Investors would see a new line item on companies financial reports: the cost of carbon permits.
Some increases would be reflected in the prices of goods and services, economics say. It might mean shelling out more for a toy because plastic, a petroleum-based product, is more expensive, or paying more for a house because of new efficiency requirements.
Homes and businesses could use less energy
Not all the higher energy costs would show up in people's utility bills. Households, as well as business and factories — including those, for example, making plastic for toys — could use less energy, or at least use it more efficiently. The poorest of homes could get a government check as a rebate for high energy costs. That money would come from selling pollution allowances for industry.
Energy experts in government and industry say a price on carbon pollution would lead to new ways to make renewable energy less expensive, while emphasizing how people can use it more wisely.
Potential changes to how homes are built and even financed seem likely as energy efficiency is taken into account in building codes and the cost of mortgages. With the cost of energy increasing, homeowners and businesses would have greater incentive to use more energy-efficient lighting, windows and insulation.
But don't think that the traditional sources of energy would disappear.
Coal probably still king
Coal, which today accounts for half the electricity produced, would continue as a major energy source, though a less polluting one, energy experts forecast. That would mean capturing the carbon released when coal is burned.
It's a technological hurdle with a complication: "not in my back yard" complaints over what to do with the billions of tons of carbon dioxide captured from power plants and pumped beneath the earth. Would people feel comfortable having it stored near or under their homes, factories and businesses?
Scientists studying climate change say carbon capture from power plants is essential if the country is to take up the challenge against global warming.

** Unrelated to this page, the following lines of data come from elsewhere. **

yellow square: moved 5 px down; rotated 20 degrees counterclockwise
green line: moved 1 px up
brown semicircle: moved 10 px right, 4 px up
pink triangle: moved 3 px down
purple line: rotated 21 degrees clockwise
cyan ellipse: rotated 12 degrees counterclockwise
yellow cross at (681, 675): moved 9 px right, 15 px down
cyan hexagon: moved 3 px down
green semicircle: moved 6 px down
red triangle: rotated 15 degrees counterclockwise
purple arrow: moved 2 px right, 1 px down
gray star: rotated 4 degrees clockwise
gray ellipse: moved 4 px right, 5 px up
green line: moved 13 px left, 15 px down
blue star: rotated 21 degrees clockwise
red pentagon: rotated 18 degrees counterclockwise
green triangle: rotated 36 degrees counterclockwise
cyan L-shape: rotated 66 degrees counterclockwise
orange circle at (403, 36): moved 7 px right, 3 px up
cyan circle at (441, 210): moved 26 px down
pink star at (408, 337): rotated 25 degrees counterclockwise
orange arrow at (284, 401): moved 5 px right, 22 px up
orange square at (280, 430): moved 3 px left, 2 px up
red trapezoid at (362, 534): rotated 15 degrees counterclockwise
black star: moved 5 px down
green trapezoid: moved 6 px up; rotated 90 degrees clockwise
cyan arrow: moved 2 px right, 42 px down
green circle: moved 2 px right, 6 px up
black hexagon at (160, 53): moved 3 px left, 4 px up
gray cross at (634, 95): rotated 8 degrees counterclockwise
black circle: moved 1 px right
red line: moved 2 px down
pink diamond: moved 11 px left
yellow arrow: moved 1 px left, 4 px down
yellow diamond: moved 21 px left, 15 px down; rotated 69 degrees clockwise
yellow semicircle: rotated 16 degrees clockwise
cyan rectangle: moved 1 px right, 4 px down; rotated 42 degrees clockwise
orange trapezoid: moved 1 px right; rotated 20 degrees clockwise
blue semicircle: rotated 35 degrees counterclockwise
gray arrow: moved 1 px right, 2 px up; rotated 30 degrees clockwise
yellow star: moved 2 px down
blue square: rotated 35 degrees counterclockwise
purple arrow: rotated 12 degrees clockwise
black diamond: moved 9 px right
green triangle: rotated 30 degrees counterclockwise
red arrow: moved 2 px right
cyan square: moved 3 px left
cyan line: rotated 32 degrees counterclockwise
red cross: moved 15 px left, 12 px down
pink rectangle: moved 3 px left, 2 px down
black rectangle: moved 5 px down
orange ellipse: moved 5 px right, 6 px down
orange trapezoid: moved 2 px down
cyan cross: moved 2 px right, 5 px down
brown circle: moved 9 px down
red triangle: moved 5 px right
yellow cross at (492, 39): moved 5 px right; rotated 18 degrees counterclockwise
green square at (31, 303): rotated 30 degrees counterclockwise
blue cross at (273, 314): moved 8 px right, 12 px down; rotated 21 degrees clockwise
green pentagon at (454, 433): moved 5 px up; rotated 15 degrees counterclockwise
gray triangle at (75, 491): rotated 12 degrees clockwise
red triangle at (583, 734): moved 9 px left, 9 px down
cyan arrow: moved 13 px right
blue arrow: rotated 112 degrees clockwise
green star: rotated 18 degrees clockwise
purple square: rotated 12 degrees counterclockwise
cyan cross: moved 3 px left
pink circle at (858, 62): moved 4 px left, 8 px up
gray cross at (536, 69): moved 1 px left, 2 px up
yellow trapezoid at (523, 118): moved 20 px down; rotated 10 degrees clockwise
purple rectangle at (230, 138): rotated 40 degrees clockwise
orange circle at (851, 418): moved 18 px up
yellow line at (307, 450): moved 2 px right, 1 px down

The cleaner energy economy also put nuclear energy front and center. Does the U.S. build new power plants? If so, where, and where does all the waste go? Nuclear energy makes up about one-fifth of the nation's electricity today.
The House-passed bill contains provisions to make it easier to get loan guarantees and expands the nuclear industry's access to loans for reactor construction. An Environmental Protection Agency analysis that shows modest future costs from a low-climate energy world assumes a significant expansion of nuclear energy. The Senate could add more incentives for the nuclear industry.
The new energy world would rely more on natural gas. This abundant fossil fuel emits carbon but is relatively clean when compared with coal. But people would have to decide whether to accept new pipelines that are needed to ship the gas around the country — just as they would have to deal with the need for new power lines to move solar and wind energy to where it's needed.